## TASK DESCRIPTION
Given the records below, set each one down again exactly as it reads.

Collected data
------
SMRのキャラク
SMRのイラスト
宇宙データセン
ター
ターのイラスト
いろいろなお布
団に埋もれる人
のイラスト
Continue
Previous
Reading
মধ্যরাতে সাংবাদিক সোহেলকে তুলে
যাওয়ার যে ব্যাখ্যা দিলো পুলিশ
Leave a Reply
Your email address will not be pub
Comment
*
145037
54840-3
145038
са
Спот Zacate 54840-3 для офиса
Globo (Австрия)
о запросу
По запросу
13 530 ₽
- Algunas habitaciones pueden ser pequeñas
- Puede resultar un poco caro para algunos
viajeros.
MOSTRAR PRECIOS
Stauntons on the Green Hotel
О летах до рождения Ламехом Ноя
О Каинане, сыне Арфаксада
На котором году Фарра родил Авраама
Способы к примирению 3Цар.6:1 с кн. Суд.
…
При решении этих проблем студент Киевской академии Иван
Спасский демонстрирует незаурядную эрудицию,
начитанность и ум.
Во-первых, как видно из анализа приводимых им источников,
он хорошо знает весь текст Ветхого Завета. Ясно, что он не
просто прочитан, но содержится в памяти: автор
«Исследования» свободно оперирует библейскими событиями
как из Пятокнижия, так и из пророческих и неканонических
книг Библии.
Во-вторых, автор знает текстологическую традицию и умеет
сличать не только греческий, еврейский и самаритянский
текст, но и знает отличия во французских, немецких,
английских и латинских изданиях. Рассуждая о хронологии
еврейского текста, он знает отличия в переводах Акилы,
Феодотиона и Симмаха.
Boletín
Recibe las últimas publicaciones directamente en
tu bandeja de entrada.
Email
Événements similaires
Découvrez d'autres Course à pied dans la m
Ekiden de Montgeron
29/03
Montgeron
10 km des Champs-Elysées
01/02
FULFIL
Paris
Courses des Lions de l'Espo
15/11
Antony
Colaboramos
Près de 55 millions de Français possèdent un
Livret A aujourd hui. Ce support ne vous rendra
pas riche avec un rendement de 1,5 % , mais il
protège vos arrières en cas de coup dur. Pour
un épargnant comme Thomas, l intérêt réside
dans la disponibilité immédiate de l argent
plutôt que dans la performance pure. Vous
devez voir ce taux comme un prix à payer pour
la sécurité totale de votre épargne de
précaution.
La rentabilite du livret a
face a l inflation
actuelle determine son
------
## THE COMPLETED TASK
SMRのキャラク
SMRのイラスト
宇宙データセン
ター
ターのイラスト
いろいろなお布
団に埋もれる人
のイラスト
Continue
Previous
Reading
মধ্যরাতে সাংবাদিক সোহেলকে তুলে
যাওয়ার যে ব্যাখ্যা দিলো পুলিশ
Leave a Reply
Your email address will not be pub
Comment
*
145037
54840-3
145038
са
Спот Zacate 54840-3 для офиса
Globo (Австрия)
о запросу
По запросу
13 530 ₽
- Algunas habitaciones pueden ser pequeñas
- Puede resultar un poco caro para algunos
viajeros.
MOSTRAR PRECIOS
Stauntons on the Green Hotel
О летах до рождения Ламехом Ноя
О Каинане, сыне Арфаксада
На котором году Фарра родил Авраама
Способы к примирению 3Цар.6:1 с кн. Суд.
…
При решении этих проблем студент Киевской академии Иван
Спасский демонстрирует незаурядную эрудицию,
начитанность и ум.
Во-первых, как видно из анализа приводимых им источников,
он хорошо знает весь текст Ветхого Завета. Ясно, что он не
просто прочитан, но содержится в памяти: автор
«Исследования» свободно оперирует библейскими событиями
как из Пятокнижия, так и из пророческих и неканонических
книг Библии.
Во-вторых, автор знает текстологическую традицию и умеет
сличать не только греческий, еврейский и самаритянский
текст, но и знает отличия во французских, немецких,
английских и латинских изданиях. Рассуждая о хронологии
еврейского текста, он знает отличия в переводах Акилы,
Феодотиона и Симмаха.
Boletín
Recibe las últimas publicaciones directamente en
tu bandeja de entrada.
Email
Événements similaires
Découvrez d'autres Course à pied dans la m
Ekiden de Montgeron
29/03
Montgeron
10 km des Champs-Elysées
01/02
FULFIL
Paris
Courses des Lions de l'Espo
15/11
Antony
Colaboramos
Près de 55 millions de Français possèdent un
Livret A aujourd hui. Ce support ne vous rendra
pas riche avec un rendement de 1,5 % , mais il
protège vos arrières en cas de coup dur. Pour
un épargnant comme Thomas, l intérêt réside
dans la disponibilité immédiate de l argent
plutôt que dans la performance pure. Vous
devez voir ce taux comme un prix à payer pour
la sécurité totale de votre épargne de
précaution.
La rentabilite du livret a
face a l inflation
actuelle determine son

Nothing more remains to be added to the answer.